Oligomerix Awarded $1.9 Million NIH Grant For Alzheimer’s Disease Safety Studies

By Amit Chowdhry ● Jun 18, 2026

Oligomerix announced that it has received a $1.9 million NIH Fast-Track Phase II award from the National Institute on Aging of the National Institutes of Health.

The grant will support clinical development of OLX-07010, an orally administered investigational drug designed to target pathological tau aggregates that drive the progression of Alzheimer’s disease.

Oligomerix said it achieved the goals required for the NIH Fast-Track award, enabling the Phase II component to support safety studies needed for three-month dosing in Alzheimer’s disease patients. These studies are intended to support a planned Phase 1b study evaluating OLX-07010.

OLX-07010 is a small molecule inhibitor of tau protein self-association. The company said the drug has shown a favorable safety profile to date and has demonstrated the ability to prevent tau protein accumulation in multiple transgenic animal models. OLX-07010 has also completed Phase 1a human testing.

The NIH-supported work includes a 13-week dosing study in a non-rodent species. This study is designed to complement an already completed rodent study and help enable a safety study in Alzheimer’s patients of the same duration.

Oligomerix said the FDA requires animal safety studies to help determine dosing levels and treatment duration limits for investigational drugs before they are evaluated in healthy volunteers and patients.

The company is developing OLX-07010 as a potential oral, self-administered, once-daily treatment option for Alzheimer’s disease and other neurodegenerative diseases. Oligomerix said currently approved Alzheimer’s treatments are antibody-based and target amyloid through infusions or injections, leaving a need for disease-modifying therapies that are easier to administer.

The company said the program could have a significant impact given the growing prevalence and cost of Alzheimer’s disease. More than 7.4 million Americans currently have Alzheimer’s disease, a number projected to reach 13.8 million by 2060, according to the Alzheimer’s Association’s 2026 Alzheimer’s Disease Facts and Figures cited by the company.
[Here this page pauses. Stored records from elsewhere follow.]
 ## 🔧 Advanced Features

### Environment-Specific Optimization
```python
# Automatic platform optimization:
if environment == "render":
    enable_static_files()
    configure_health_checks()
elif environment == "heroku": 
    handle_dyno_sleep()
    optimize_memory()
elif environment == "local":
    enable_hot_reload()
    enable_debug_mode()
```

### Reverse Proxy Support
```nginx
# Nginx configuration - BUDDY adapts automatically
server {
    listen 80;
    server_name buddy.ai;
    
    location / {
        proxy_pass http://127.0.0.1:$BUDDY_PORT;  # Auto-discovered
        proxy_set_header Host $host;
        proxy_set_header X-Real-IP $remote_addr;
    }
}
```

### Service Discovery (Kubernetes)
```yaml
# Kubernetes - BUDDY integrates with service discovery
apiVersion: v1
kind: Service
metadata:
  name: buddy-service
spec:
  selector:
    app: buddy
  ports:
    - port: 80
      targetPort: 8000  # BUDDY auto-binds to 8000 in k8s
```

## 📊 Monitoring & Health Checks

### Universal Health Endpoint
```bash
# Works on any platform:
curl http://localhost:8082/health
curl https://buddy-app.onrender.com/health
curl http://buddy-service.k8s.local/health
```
Oligomerix is a clinical-stage biotechnology company focused on developing small-molecule inhibitors of proteins that accumulate in Alzheimer’s disease and rare neurodegenerative diseases, including progressive supranuclear palsy and frontotemporal dementia. The company is headquartered at the Ullmann Research Center for Health Sciences within the Albert Einstein College of Medicine.

KEY QUOTES:

“The prevalence of AD is increasing worldwide. While some new products have been FDA approved in recent years, they are all antibody-based treatments requiring infusions or injections targeting amyloid. There remains an urgent need for disease modifying drugs for AD that are cost-effective and easy to administer orally. OLX-07010 is progressing to fill this need with an economical, disease-modifying small molecule investigational drug that is stable and can be self-administered as a pill. Our goal is to ease some of the patient burden of AD by bringing a new, and potentially complementary, treatment option to the tens of millions of patients suffering from AD and other neurodegenerative diseases globally.”